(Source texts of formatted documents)
=== Section Start ===

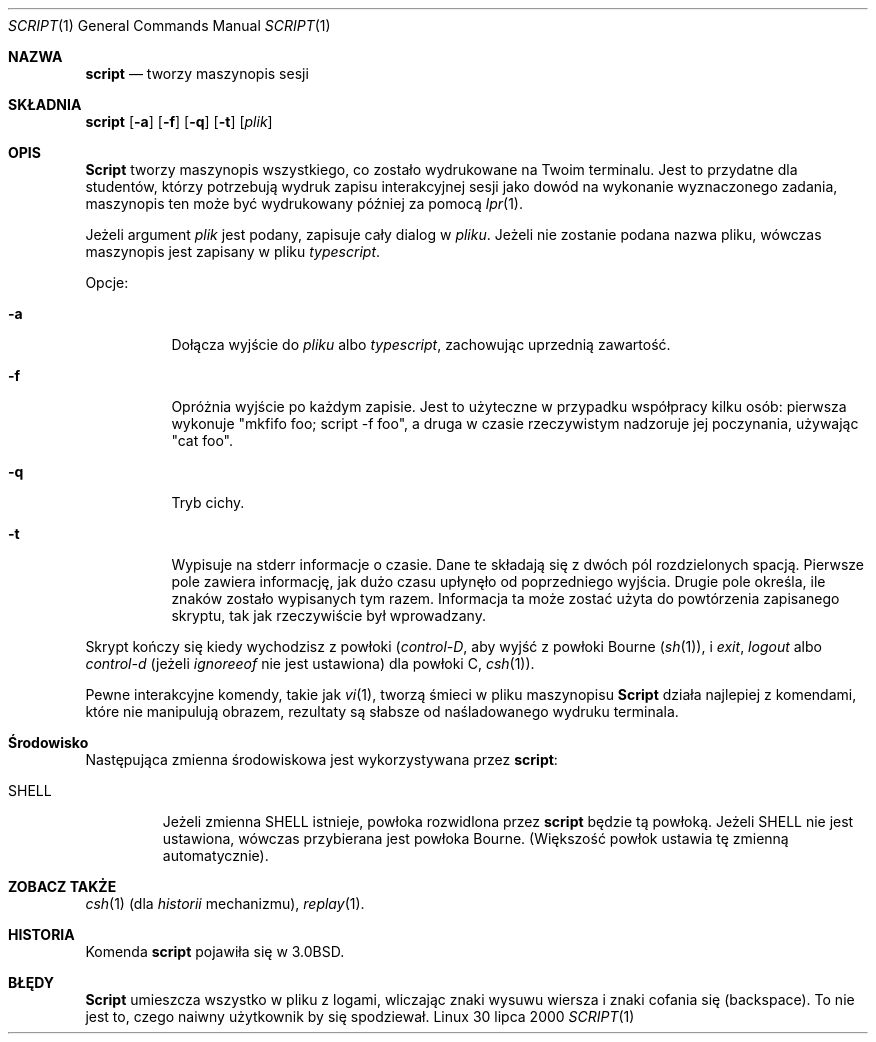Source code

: .\" {PTM/TW/0.1/17-04-1999/tworzy maszynopis sesji"}
.\" Translation (c) 1999 Tomasz Wendlandt <juggler@cp.pl>
.\" Translation update: Robert Luberda <robert@debian.org>, May 2003, util-linux 2.11z
.\" $Id: script.1,v 1.3 2003/05/07 08:40:16 robert Exp $
.\"
.\" Copyright (c) 1980, 1990 Regents of the University of California.
.\" All rights reserved.
.\"
.\" Redistribution and use in source and binary forms, with or without
.\" modification, are permitted provided that the following conditions
.\" are met:
.\" 1. Redistributions of source code must retain the above copyright
.\"    notice, this list of conditions and the following disclaimer.
.\" 2. Redistributions in binary form must reproduce the above copyright
.\"    notice, this list of conditions and the following disclaimer in the
.\"    documentation and/or other materials provided with the distribution.
.\" 3. All advertising materials mentioning features or use of this software
.\"    must display the following acknowledgement:
.\"	This product includes software developed by the University of
.\"	California, Berkeley and its contributors.
.\" 4. Neither the name of the University nor the names of its contributors
.\"    may be used to endorse or promote products derived from this software
.\"    without specific prior written permission.
.\"
.\" THIS SOFTWARE IS PROVIDED BY THE REGENTS AND CONTRIBUTORS ``AS IS'' AND
.\" ANY EXPRESS OR IMPLIED WARRANTIES, INCLUDING, BUT NOT LIMITED TO, THE
.\" IMPLIED WARRANTIES OF MERCHANTABILITY AND FITNESS FOR A PARTICULAR PURPOSE
.\" ARE DISCLAIMED.  IN NO EVENT SHALL THE REGENTS OR CONTRIBUTORS BE LIABLE
.\" FOR ANY DIRECT, INDIRECT, INCIDENTAL, SPECIAL, EXEMPLARY, OR CONSEQUENTIAL
.\" DAMAGES (INCLUDING, BUT NOT LIMITED TO, PROCUREMENT OF SUBSTITUTE GOODS
.\" OR SERVICES; LOSS OF USE, DATA, OR PROFITS; OR BUSINESS INTERRUPTION)
.\" HOWEVER CAUSED AND ON ANY THEORY OF LIABILITY, WHETHER IN CONTRACT, STRICT
.\" LIABILITY, OR TORT (INCLUDING NEGLIGENCE OR OTHERWISE) ARISING IN ANY WAY
.\" OUT OF THE USE OF THIS SOFTWARE, EVEN IF ADVISED OF THE POSSIBILITY OF
.\" SUCH DAMAGE.
.\"
.\"	@(#)script.1	6.5 (Berkeley) 7/27/91
.\"
.Dd 30 lipca 2000
.Dt SCRIPT 1
.Os Linux
.Sh NAZWA
.Nm script
.Nd tworzy maszynopis sesji 
.Sh SKŁADNIA
.Nm script
.Op Fl a
.Op Fl f
.Op Fl q
.Op Fl t
.Op Ar plik
.Sh OPIS
.Nm Script
tworzy maszynopis wszystkiego, co zostało wydrukowane na Twoim terminalu.
Jest to przydatne dla studentów, którzy potrzebują wydruk zapisu interakcyjnej
sesji jako dowód na wykonanie wyznaczonego zadania, maszynopis ten może być
wydrukowany później za pomocą
.Xr lpr 1 .
.Pp
Jeżeli argument 
.Ar plik
jest podany,
.Nm
zapisuje cały dialog w
.Ar pliku .
Jeżeli nie zostanie podana nazwa pliku, wówczas maszynopis jest zapisany w pliku
.Pa typescript  .
.Pp
Opcje:
.Bl -tag -width Ds
.It Fl a
Dołącza wyjście do
.Ar pliku
albo
.Pa typescript ,
zachowując uprzednią zawartość.
.It Fl f
Opróżnia wyjście po każdym zapisie. Jest to użyteczne w przypadku
współpracy kilku osób: pierwsza wykonuje "mkfifo foo; script -f foo", 
a druga w czasie rzeczywistym nadzoruje jej poczynania, używając "cat foo".
.It Fl q
Tryb cichy.
.It Fl t
Wypisuje na stderr informacje o czasie. Dane te składają się z dwóch pól
rozdzielonych spacją. Pierwsze pole zawiera informację, jak dużo czasu upłynęło
od poprzedniego wyjścia. Drugie pole określa, ile znaków zostało wypisanych
tym razem. Informacja ta może zostać użyta do powtórzenia zapisanego skryptu, tak
jak rzeczywiście był wprowadzany.
.El
.Pp
Skrypt kończy się kiedy wychodzisz z powłoki 
.Em ( control-D ,
aby wyjść z 
powłoki Bourne
.Pf ( Xr sh 1 ) ,
i
.Em exit ,
.Em logout
albo
.Em control-d
(jeżeli
.Em ignoreeof
nie jest ustawiona) dla
powłoki C,
.Xr csh 1 ) .
.Pp
Pewne interakcyjne komendy, takie jak
.Xr vi 1 ,
tworzą śmieci w pliku maszynopisu
.Nm Script
działa najlepiej z komendami, które nie manipulują obrazem, rezultaty są
słabsze od naśladowanego wydruku terminala. 
.Sh Środowisko
Następująca zmienna środowiskowa jest wykorzystywana przez
.Nm script :
.Bl -tag -width SHELL
.It Ev SHELL
Jeżeli zmienna
.Ev SHELL
istnieje, powłoka rozwidlona przez
.Nm script
będzie tą powłoką. Jeżeli 
.Ev SHELL
nie jest ustawiona, wówczas przybierana jest powłoka Bourne. (Większość
powłok ustawia tę zmienną automatycznie).
.El
.Sh ZOBACZ TAKŻE
.Xr csh 1
(dla 
.Em historii 
mechanizmu),
.Xr replay 1 .
.Sh HISTORIA
Komenda
.Nm script
pojawiła się w
.Bx 3.0 .
.Sh BŁĘDY
.Nm Script
umieszcza wszystko w pliku z logami, wliczając znaki wysuwu wiersza i znaki
cofania się (backspace).
To nie jest to, czego naiwny użytkownik by się spodziewał.
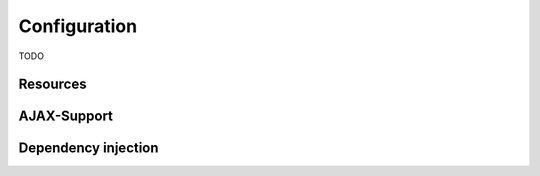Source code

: Configuration
=============

TODO

.. js:function:: install(module)
  
   Installs additional Leon modules.
      
   :param Module module:
       The module to install. (e.g. ``new Packages.io.leon.persistence.mongo.LeonMongoModule()``)
       
       
.. js:function:: setBaseDir(baseDir)
   
   Sets the base directory of the application. All relative locations are relative to this directory.
   
   :param string baseDir:        
        Default value is the location of the configuration file.

.. _resources:

Resources
--------- 

.. js:function:: addLocation(path)

   Adds a directory where Leon should lookup resources. 

   :param string path: Relative paths are relative to the base directory.
        

.. js:function:: exposeUrl(regex)
  
   Exposes paths that match the given regular expression to clients.
   
   By default, Leon gives client access to the following paths/files: ``*.html, *.png, *.jpg, *.gif, *.css, favicon.ico, */browser/*.js, */browser/*.json``. To allow access on other paths or files to clients, you have to expose them by calling this function.
   
   
   :param string regex:
        Regular expression to match. 


.. js:function:: loadFile(fileName)
  
   Loads JavaScript files in the server environment.
  
   :param string fileName:
        A server-side JavaScript file to load. The path must be relative to a registered location or to the application's classpath.


AJAX-Support
--------------------
        
.. js:function:: browser(browserName).linksToServer([serverName])
  
   Makes a server-side object accessible by clients via AJAX.
    
   :param string browserName: 
        Name of the client-side variable.
   :param string serverName: 
        Variable name of the server-side object. If not given, serverName is the same as browser name.
   

.. js:function:: browser(browserName).linksToServer(clazz)

    Makes Java objects directly accessible by clients via AJAX.

    :param string browserName: 
        Name of the client-side variable.
    :param Class clazz: 
        Java class on the server-side.

Dependency injection
---------------------

.. js:function:: bind(clazz)
  
  TODO: Registers a binding in google guice. See `Google Guice Binder <http://google-guice.googlecode.com/svn/trunk/javadoc/com/google/inject/Binder.html>`_ for more information about how to use bindings.
  
  :param Class clazz:
      The Java class to bind.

=== Section End ===

(Required action) For every entry, return its exact wording and leave out any image.

(Exercise result)
Source code

: .\" {PTM/TW/0.1/17-04-1999/tworzy maszynopis sesji"}
.\" Translation (c) 1999 Tomasz Wendlandt <juggler@cp.pl>
.\" Translation update: Robert Luberda <robert@debian.org>, May 2003, util-linux 2.11z
.\" $Id: script.1,v 1.3 2003/05/07 08:40:16 robert Exp $
.\"
.\" Copyright (c) 1980, 1990 Regents of the University of California.
.\" All rights reserved.
.\"
.\" Redistribution and use in source and binary forms, with or without
.\" modification, are permitted provided that the following conditions
.\" are met:
.\" 1. Redistributions of source code must retain the above copyright
.\"    notice, this list of conditions and the following disclaimer.
.\" 2. Redistributions in binary form must reproduce the above copyright
.\"    notice, this list of conditions and the following disclaimer in the
.\"    documentation and/or other materials provided with the distribution.
.\" 3. All advertising materials mentioning features or use of this software
.\"    must display the following acknowledgement:
.\"	This product includes software developed by the University of
.\"	California, Berkeley and its contributors.
.\" 4. Neither the name of the University nor the names of its contributors
.\"    may be used to endorse or promote products derived from this software
.\"    without specific prior written permission.
.\"
.\" THIS SOFTWARE IS PROVIDED BY THE REGENTS AND CONTRIBUTORS ``AS IS'' AND
.\" ANY EXPRESS OR IMPLIED WARRANTIES, INCLUDING, BUT NOT LIMITED TO, THE
.\" IMPLIED WARRANTIES OF MERCHANTABILITY AND FITNESS FOR A PARTICULAR PURPOSE
.\" ARE DISCLAIMED.  IN NO EVENT SHALL THE REGENTS OR CONTRIBUTORS BE LIABLE
.\" FOR ANY DIRECT, INDIRECT, INCIDENTAL, SPECIAL, EXEMPLARY, OR CONSEQUENTIAL
.\" DAMAGES (INCLUDING, BUT NOT LIMITED TO, PROCUREMENT OF SUBSTITUTE GOODS
.\" OR SERVICES; LOSS OF USE, DATA, OR PROFITS; OR BUSINESS INTERRUPTION)
.\" HOWEVER CAUSED AND ON ANY THEORY OF LIABILITY, WHETHER IN CONTRACT, STRICT
.\" LIABILITY, OR TORT (INCLUDING NEGLIGENCE OR OTHERWISE) ARISING IN ANY WAY
.\" OUT OF THE USE OF THIS SOFTWARE, EVEN IF ADVISED OF THE POSSIBILITY OF
.\" SUCH DAMAGE.
.\"
.\"	@(#)script.1	6.5 (Berkeley) 7/27/91
.\"
.Dd 30 lipca 2000
.Dt SCRIPT 1
.Os Linux
.Sh NAZWA
.Nm script
.Nd tworzy maszynopis sesji 
.Sh SKŁADNIA
.Nm script
.Op Fl a
.Op Fl f
.Op Fl q
.Op Fl t
.Op Ar plik
.Sh OPIS
.Nm Script
tworzy maszynopis wszystkiego, co zostało wydrukowane na Twoim terminalu.
Jest to przydatne dla studentów, którzy potrzebują wydruk zapisu interakcyjnej
sesji jako dowód na wykonanie wyznaczonego zadania, maszynopis ten może być
wydrukowany później za pomocą
.Xr lpr 1 .
.Pp
Jeżeli argument 
.Ar plik
jest podany,
.Nm
zapisuje cały dialog w
.Ar pliku .
Jeżeli nie zostanie podana nazwa pliku, wówczas maszynopis jest zapisany w pliku
.Pa typescript  .
.Pp
Opcje:
.Bl -tag -width Ds
.It Fl a
Dołącza wyjście do
.Ar pliku
albo
.Pa typescript ,
zachowując uprzednią zawartość.
.It Fl f
Opróżnia wyjście po każdym zapisie. Jest to użyteczne w przypadku
współpracy kilku osób: pierwsza wykonuje "mkfifo foo; script -f foo", 
a druga w czasie rzeczywistym nadzoruje jej poczynania, używając "cat foo".
.It Fl q
Tryb cichy.
.It Fl t
Wypisuje na stderr informacje o czasie. Dane te składają się z dwóch pól
rozdzielonych spacją. Pierwsze pole zawiera informację, jak dużo czasu upłynęło
od poprzedniego wyjścia. Drugie pole określa, ile znaków zostało wypisanych
tym razem. Informacja ta może zostać użyta do powtórzenia zapisanego skryptu, tak
jak rzeczywiście był wprowadzany.
.El
.Pp
Skrypt kończy się kiedy wychodzisz z powłoki 
.Em ( control-D ,
aby wyjść z 
powłoki Bourne
.Pf ( Xr sh 1 ) ,
i
.Em exit ,
.Em logout
albo
.Em control-d
(jeżeli
.Em ignoreeof
nie jest ustawiona) dla
powłoki C,
.Xr csh 1 ) .
.Pp
Pewne interakcyjne komendy, takie jak
.Xr vi 1 ,
tworzą śmieci w pliku maszynopisu
.Nm Script
działa najlepiej z komendami, które nie manipulują obrazem, rezultaty są
słabsze od naśladowanego wydruku terminala. 
.Sh Środowisko
Następująca zmienna środowiskowa jest wykorzystywana przez
.Nm script :
.Bl -tag -width SHELL
.It Ev SHELL
Jeżeli zmienna
.Ev SHELL
istnieje, powłoka rozwidlona przez
.Nm script
będzie tą powłoką. Jeżeli 
.Ev SHELL
nie jest ustawiona, wówczas przybierana jest powłoka Bourne. (Większość
powłok ustawia tę zmienną automatycznie).
.El
.Sh ZOBACZ TAKŻE
.Xr csh 1
(dla 
.Em historii 
mechanizmu),
.Xr replay 1 .
.Sh HISTORIA
Komenda
.Nm script
pojawiła się w
.Bx 3.0 .
.Sh BŁĘDY
.Nm Script
umieszcza wszystko w pliku z logami, wliczając znaki wysuwu wiersza i znaki
cofania się (backspace).
To nie jest to, czego naiwny użytkownik by się spodziewał.
Source code

: Configuration
=============

TODO

.. js:function:: install(module)
  
   Installs additional Leon modules.
      
   :param Module module:
       The module to install. (e.g. ``new Packages.io.leon.persistence.mongo.LeonMongoModule()``)
       
       
.. js:function:: setBaseDir(baseDir)
   
   Sets the base directory of the application. All relative locations are relative to this directory.
   
   :param string baseDir:        
        Default value is the location of the configuration file.

.. _resources:

Resources
--------- 

.. js:function:: addLocation(path)

   Adds a directory where Leon should lookup resources. 

   :param string path: Relative paths are relative to the base directory.
        

.. js:function:: exposeUrl(regex)
  
   Exposes paths that match the given regular expression to clients.
   
   By default, Leon gives client access to the following paths/files: ``*.html, *.png, *.jpg, *.gif, *.css, favicon.ico, */browser/*.js, */browser/*.json``. To allow access on other paths or files to clients, you have to expose them by calling this function.
   
   
   :param string regex:
        Regular expression to match. 


.. js:function:: loadFile(fileName)
  
   Loads JavaScript files in the server environment.
  
   :param string fileName:
        A server-side JavaScript file to load. The path must be relative to a registered location or to the application's classpath.


AJAX-Support
--------------------
        
.. js:function:: browser(browserName).linksToServer([serverName])
  
   Makes a server-side object accessible by clients via AJAX.
    
   :param string browserName: 
        Name of the client-side variable.
   :param string serverName: 
        Variable name of the server-side object. If not given, serverName is the same as browser name.
   

.. js:function:: browser(browserName).linksToServer(clazz)

    Makes Java objects directly accessible by clients via AJAX.

    :param string browserName: 
        Name of the client-side variable.
    :param Class clazz: 
        Java class on the server-side.

Dependency injection
---------------------

.. js:function:: bind(clazz)
  
  TODO: Registers a binding in google guice. See `Google Guice Binder <http://google-guice.googlecode.com/svn/trunk/javadoc/com/google/inject/Binder.html>`_ for more information about how to use bindings.
  
  :param Class clazz:
      The Java class to bind.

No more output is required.